Historical Accuracy in Disney Films


As we watch Disney films that bring up important questions of gender and race, we naturally start to wonder—how much should these films be altered to appeal to a child audience, especially when so many of the stories Disney tells revolve around violent times in history?  Movies such as Pocahontas, which depict the antagonistic relations between Native Americans and European settlers, dance around the more bloody aspects of history, much to some people's anger.

As for me?  I tend to think Disney can do whatever they want as far as picking which parts of history to put in a movie.  There's two important reasons for this: 1). Disney's responsibility is to entertain, not to educate, and 2). What parents of a six-year-old are going to let their child see a G-rated movie filled with massacres?

On the first point: Yes, Disney has a certain responsibility to promote social progression.  That's why it's bad (and rightfully so) for Disney to include elements of racism, sexism, etc. in their films.  Even though the company doesn't have to provide a history lesson in each of its movies, it is obligated to not raise a generation of close-minded, stereotyping individuals.  But this does not mean every little thing in every movie has to be perfectly accurate.  Disney movies are known to be fiction—and magical fairytale fiction at that.  It's not as if the company is promoting its movies as historical fact.  So when Disney chooses to leave out the massacres in Pocahontas or other less-appealing historical elements in other movies, it's not because the producers are being jerks.  It's because they have an image to protect: a magical, happily-ever-after Disney.

Yes, this is part of Disney's "happily-ever-after", which happens to contradict history.

For example, if Disney were to end Pocahontas "historically accurately", most if not all of the characters would be dead, blood would be spilled on all sides, and it would be impossible to end in song and dance and animal friends as every Disney movie does.  That's not Disney picking around the unsatisfactory elements of history—that's just Disney doing what Disney does best.

This leads me to my second point.  Returning to the Pocahontas example, if Disney were to show this total bloodshed, no parents would let their kids into the theatre.  It would defeat the whole purpose of a children's movie.  When I was five or six I definitely didn't know about the brutal wars between the Native Americans and English settlers, and rightfully so it wasn't Disney responsibility to educate me.  Even in school, I was only making hand turkeys and learning about The First Thanksgiving.

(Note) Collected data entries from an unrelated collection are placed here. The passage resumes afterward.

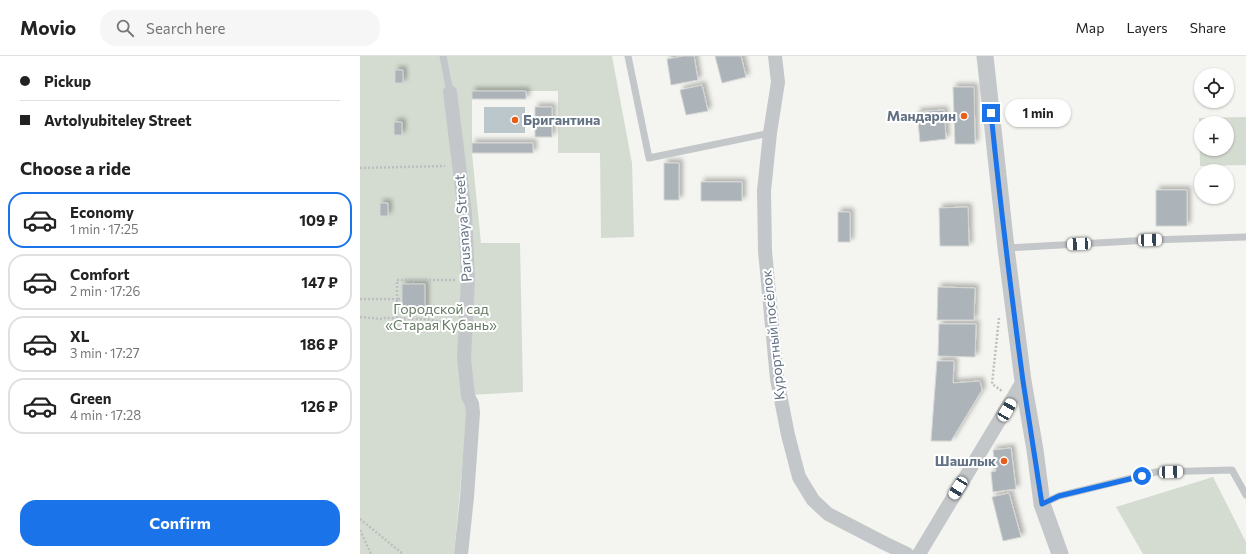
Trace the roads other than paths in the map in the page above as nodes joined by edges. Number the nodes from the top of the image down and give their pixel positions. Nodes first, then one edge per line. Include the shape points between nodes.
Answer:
1 (443, 56) edge
2 (628, 56) edge
3 (775, 56) edge
4 (986, 56) edge
5 (450, 92) joint
6 (770, 133) junction
7 (1246, 237) edge
8 (1006, 248) junction
9 (1023, 381) junction
10 (1246, 495) edge
11 (1042, 504) junction
12 (461, 554) edge
13 (907, 554) edge
14 (919, 554) edge
15 (1060, 554) edge

1 - 5 lane
2 - 6 lane via 649,158
3 - 6 street, Курортный посёлок via 778,82
4 - 8 street
5 - 12 street, Parusnaya Street via 464,213 468,280 464,358 468,396 473,413
6 - 13 street, Курортный посёлок via 764,191 769,305 781,408 799,477 814,500 828,514
7 - 8 lane
8 - 9 street
9 - 11 street
9 - 14 street
10 - 11 lane via 1232,470 1156,472 1059,496
11 - 15 street

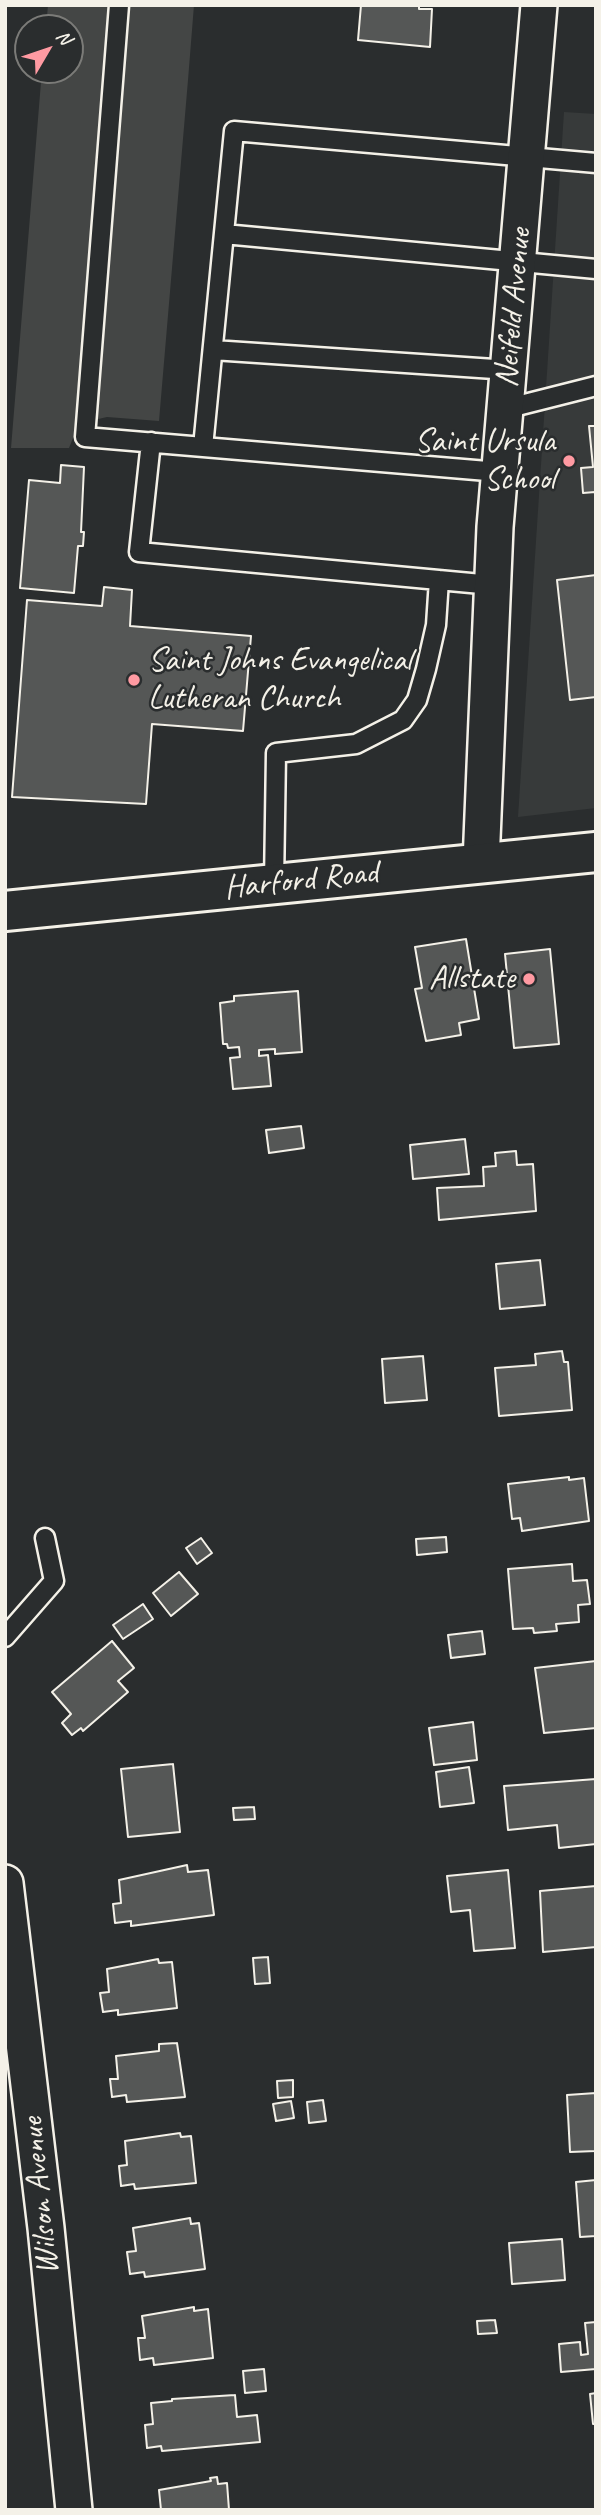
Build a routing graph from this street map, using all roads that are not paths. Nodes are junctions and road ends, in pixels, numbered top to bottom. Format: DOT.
graph roads {
  1 [pos="119,5"];
  2 [pos="539,5"];
  3 [pos="526,157"];
  4 [pos="596,163"];
  5 [pos="224,234"];
  6 [pos="517,262"];
  7 [pos="596,269"];
  8 [pos="213,350"];
  9 [pos="509,370"];
  10 [pos="596,387"];
  11 [pos="505,409"];
  12 [pos="151,442"];
  13 [pos="203,447"];
  14 [pos="499,472"];
  15 [pos="439,580"];
  16 [pos="492,585"];
  17 [pos="596,852"];
  18 [pos="481,863"];
  19 [pos="274,884"];
  20 [pos="5,911"];
  21 [pos="45,1538"];
  22 [pos="5,1637"];
  23 [pos="5,1883"];
  24 [pos="74,2510"];
  1 -- 12 [label="lane"];
  2 -- 3 [label="street, Neifeld Avenue"];
  3 -- 4 [label="lane"];
  3 -- 5 [label="lane"];
  3 -- 6 [label="street, Neifeld Avenue"];
  5 -- 6 [label="lane"];
  5 -- 8 [label="lane"];
  6 -- 7 [label="lane"];
  6 -- 9 [label="street, Neifeld Avenue"];
  8 -- 9 [label="lane"];
  8 -- 13 [label="lane"];
  9 -- 11 [label="street, Neifeld Avenue"];
  10 -- 11 [label="lane"];
  11 -- 14 [label="street, Neifeld Avenue"];
  12 -- 13 [label="lane"];
  12 -- 15 [label="lane"];
  13 -- 14 [label="lane"];
  14 -- 16 [label="street, Neifeld Avenue"];
  15 -- 16 [label="lane"];
  15 -- 19 [label="lane"];
  16 -- 18 [label="street, Neifeld Avenue"];
  17 -- 18 [label="main road, Harford Road"];
  18 -- 19 [label="main road, Harford Road"];
  19 -- 20 [label="main road, Harford Road"];
  21 -- 22 [label="lane"];
  23 -- 24 [label="street, Wilson Avenue"];
}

Disney doesn't just leave out the racially sensitive aspects of their Disney movies.  They leave out anything mildly unpleasant that took place in history.  I don't see lions eating antelopes in The Lion King.  Why?  Because that would distress children, and that's not Disney's intent.  Similarly, Disney only did what it had to in order to leave out the less appealing parts of history in movies like Pocahontas.

So should Disney be taking these true stories and adapting them if they aren't going to be faithful to the plot?  That's a whole different conversation.  Maybe the producers should just start inventing their own stories instead of relying on those that have already been told.  Either way, though, they can't be blamed for not being completely historically accurate—it would go against everything Disney.